The British doctor, on the other hand, had not specified this accessory, and the British body search revealed nothing.

By now the reader should appreciate not only the significance of the cigar tube but also of the name of the brand of the cigar, printed indelibly in blue on the tube. My engineering colleagues back in Britain had done their research well. The tubes could be cut to an appropriate length, and the cap could be hermetically resealed usually with sticking plaster. It is a fact that all the necessary escape items listed above could be and were so rolled as to fit snugly in the tube.

Another light relief which went the rounds was the story of a complaint voiced by one of the German guards to his
Unteroffizier
that his relief had not turned up and he had missed his mid-day meal and was very hungry. Peter Tunstall immediately produced a German coin and offered it to the German with the words, “Here you are, my good man, go out and get yourself a good meal.” The guard in confusion replied, “
Nein, danke.
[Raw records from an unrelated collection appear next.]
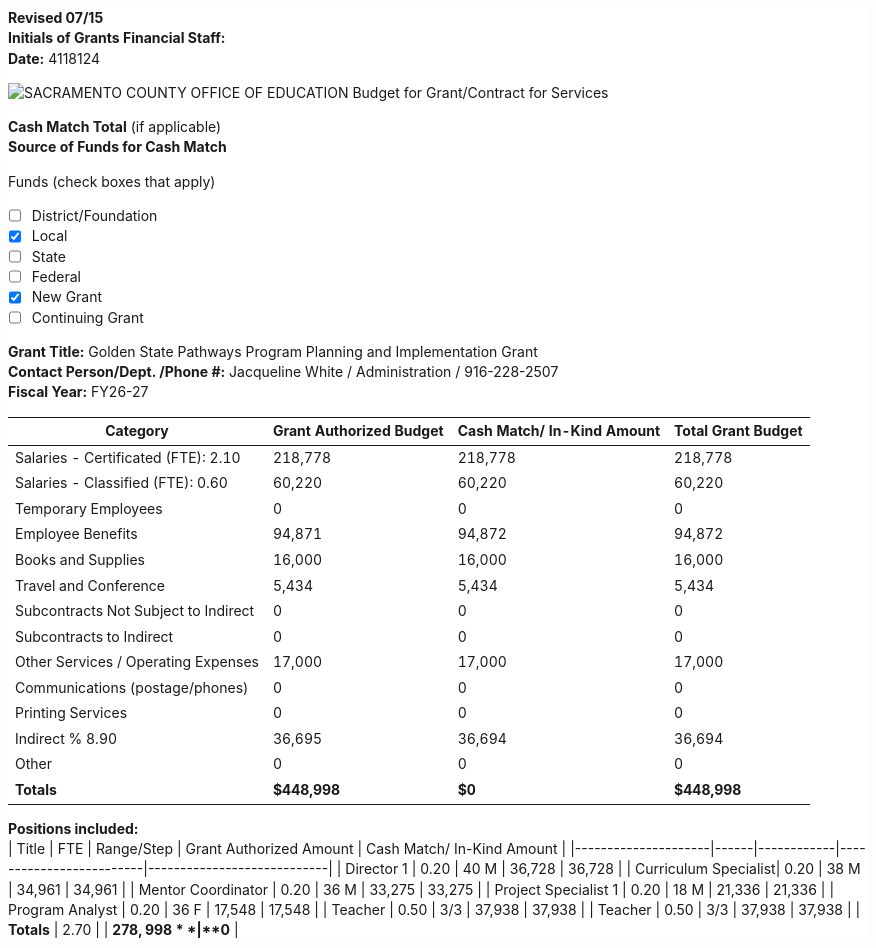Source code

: **Revised 07/15**  
**Initials of Grants Financial Staff:**  
**Date:** 4118124

![SACRAMENTO COUNTY OFFICE OF EDUCATION Budget for Grant/Contract for Services](https://via.placeholder.com/768x992.png?text=SACRAMENTO+COUNTY+OFFICE+OF+EDUCATION+Budget+for+Grant%2FContract+for+Services)

**Cash Match Total** (if applicable)  
**Source of Funds for Cash Match**  

Funds (check boxes that apply)  
- [ ] District/Foundation  
- [x] Local  
- [ ] State  
- [ ] Federal  
- [x] New Grant  
- [ ] Continuing Grant  

**Grant Title:** Golden State Pathways Program Planning and Implementation Grant  
**Contact Person/Dept. /Phone #:** Jacqueline White / Administration / 916-228-2507  
**Fiscal Year:** FY26-27  

| Category                                   | Grant Authorized Budget | Cash Match/ In-Kind Amount | Total Grant Budget |
|--------------------------------------------|-------------------------|----------------------------|--------------------|
| Salaries - Certificated (FTE): 2.10       | 218,778                 | 218,778                    | 218,778            |
| Salaries - Classified (FTE): 0.60          | 60,220                  | 60,220                     | 60,220             |
| Temporary Employees                         | 0                       | 0                          | 0                  |
| Employee Benefits                           | 94,871                  | 94,872                     | 94,872             |
| Books and Supplies                          | 16,000                  | 16,000                     | 16,000             |
| Travel and Conference                       | 5,434                   | 5,434                      | 5,434              |
| Subcontracts Not Subject to Indirect       | 0                       | 0                          | 0                  |
| Subcontracts to Indirect                    | 0                       | 0                          | 0                  |
| Other Services / Operating Expenses         | 17,000                  | 17,000                     | 17,000             |
| Communications (postage/phones)           | 0                       | 0                          | 0                  |
| Printing Services                           | 0                       | 0                          | 0                  |
| Indirect % 8.90                            | 36,695                  | 36,694                     | 36,694             |
| Other                                      | 0                       | 0                          | 0                  |
| **Totals**                                 | **$448,998**           | **$0**                    | **$448,998**       |

**Positions included:**  
| Title                | FTE  | Range/Step | Grant Authorized Amount | Cash Match/ In-Kind Amount |
|---------------------|------|------------|-------------------------|----------------------------|
| Director 1          | 0.20 | 40 M      | 36,728                  | 36,728                     |
| Curriculum Specialist| 0.20 | 38 M      | 34,961                  | 34,961                     |
| Mentor Coordinator   | 0.20 | 36 M      | 33,275                  | 33,275                     |
| Project Specialist 1 | 0.20 | 18 M      | 21,336                  | 21,336                     |
| Program Analyst      | 0.20 | 36 F      | 17,548                  | 17,548                     |
| Teacher              | 0.50 | 3/3       | 37,938                  | 37,938                     |
| Teacher              | 0.50 | 3/3       | 37,938                  | 37,938                     |
| **Totals**          | 2.70 |            | **$278,998**            | **$0**                    |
Nein
,” and refused the coin. The point of the story is that one of the main aims of the search was to find and confiscate every vestige of German money.

The French General Giraud escaped from
Oflag
IVA, the castle of Königstein, on 17 April 1942. This was a sensational escape—a serious blow for the Germans. They tried to conceal knowledge of it from the public for many days. General Le Brigant recounts the joy with which the French received the news through their clandestine radio on 5 May, four or five days after the departure from Colditz of the French Lieutenant Raymond Bouillez for court-martial at Stuttgart (Bouillez had been sent to Colditz from
Oflag
XC to await his trial). Bouillez had jumped his train at night as far south as was possible. He was found unconscious by the railroad next day with broken jaw, broken arm and head injuries. In this condition he was taken before the judges, acquitted and then returned to the infirmary ward in Colditz. Le Brigant immediately paid him a visit and told him the good news of Giraud's escape. Bouillez took a little time to pull his bemused mind together and replied that he knew of it already the day before he was returned to Colditz; a French prisoner in the booking hall at Leipzig station had told him! Le Brigant's reaction was “Here is a man who has possessed the most sensational news of the war for a whole twenty-four hours in Colditz without telling anybody!” Bouillez was indeed in a bad way. He was removed to hospital. He escaped from there on 25 June and reached France successfully.